Niger
Des coups de feu ont été entendus dans la nuit près d'une base militaire située à l'aéroport international de Niamey, la capitale du Niger, qui avait déjà été attaquée à deux reprises cette année par des djihadistes, ont déclaré samedi des habitants à l'AFP.
Le Niger est dirigé depuis trois ans par des autorités militaires qui peinent à endiguer la violence djihadiste, qui ravage le pays depuis près d'une décennie.
« Il y a de violents échanges de tirs et des explosions à la Base 101 à Niamey », a déclaré un habitant à l'agence de presse, un témoignage confirmé par plusieurs autres témoins.
Plusieurs publications sur les réseaux sociaux ont également fait état de tirs et d’explosions dans la ville, notamment dans le quartier administratif où se trouvent le palais présidentiel et la chaîne de télévision nationale.
Des vidéos mises en ligne montraient des véhicules blindés déployés pour renforcer la sécurité dans le quartier proche de l’aéroport.
L’origine des tirs reste inconnue, et aucun communiqué officiel n’a encore été publié.
L’aéroport de Niamey a été pris pour cible à deux reprises cette année par des djihadistes, d’abord par l’État islamique au Sahel (EIS) en janvier, puis à nouveau fin juin par leurs rivaux du Groupe de soutien à l’islam et aux musulmans (JNIM), la branche sahelienne d’Al-Qaïda. Ces groupes djihadistes rivaux ne visent pas seulement les civils et les militaires, mais se livrent également une lutte acharnée pour la suprématie au Sahel, et en particulier au Niger.
Vingt assaillants ont été tués et quatre soldats blessés lors de l'attaque de janvier, avaient alors indiqué les autorités. Le général Abdourahamane Tiani, a évoqué en janvier «une faille dans le système» qui «a permis l’attaque», dont «l’objectif était de détruire l’ensemble des capacités aériennes» de l’armée.

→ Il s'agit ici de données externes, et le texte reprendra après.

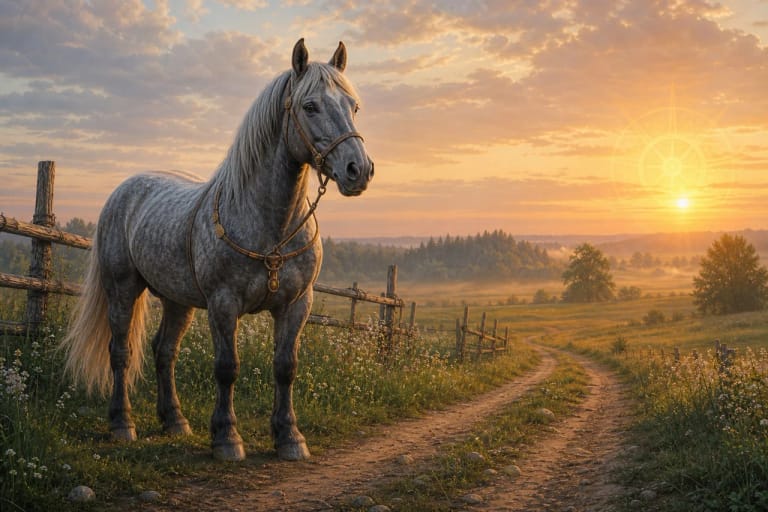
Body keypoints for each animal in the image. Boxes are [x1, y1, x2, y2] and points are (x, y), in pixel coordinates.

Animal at [61, 39, 374, 461]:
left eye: (353, 106)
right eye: (310, 106)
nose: (359, 170)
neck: (270, 225)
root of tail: (124, 190)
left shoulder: (296, 304)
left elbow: (285, 367)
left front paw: (289, 437)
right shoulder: (224, 304)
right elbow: (227, 368)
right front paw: (227, 437)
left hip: (178, 301)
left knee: (164, 351)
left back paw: (174, 421)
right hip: (122, 289)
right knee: (120, 352)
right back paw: (122, 424)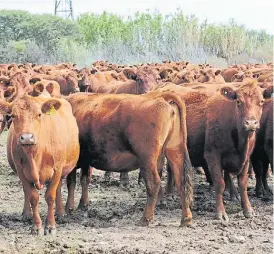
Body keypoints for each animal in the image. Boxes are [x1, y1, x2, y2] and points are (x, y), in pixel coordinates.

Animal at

En juin, au moins 11 soldats et deux civils ont été tués, ainsi que 22 assaillants, selon le ministère de la Défense. Ces deux attaques ont été repoussées par l’armée. L**’EIS et le JNIM sont également actifs au Burkina Faso et au Mali voisins, deux pays alliés du Niger et dirigés par des juntes militaires qui ont pris le pouvoir à la suite de coups d’État.**
Les trois pays ont quitté la Communauté économique des États de l'Afrique de l'Ouest (CEDEAO), ont tourné le dos à leurs partenaires occidentaux traditionnels dans la lutte contre la violence djihadiste, notamment la France, et ont cherché à resserrer leurs liens avec la Russie — sans toutefois parvenir à rétablir la sécurité.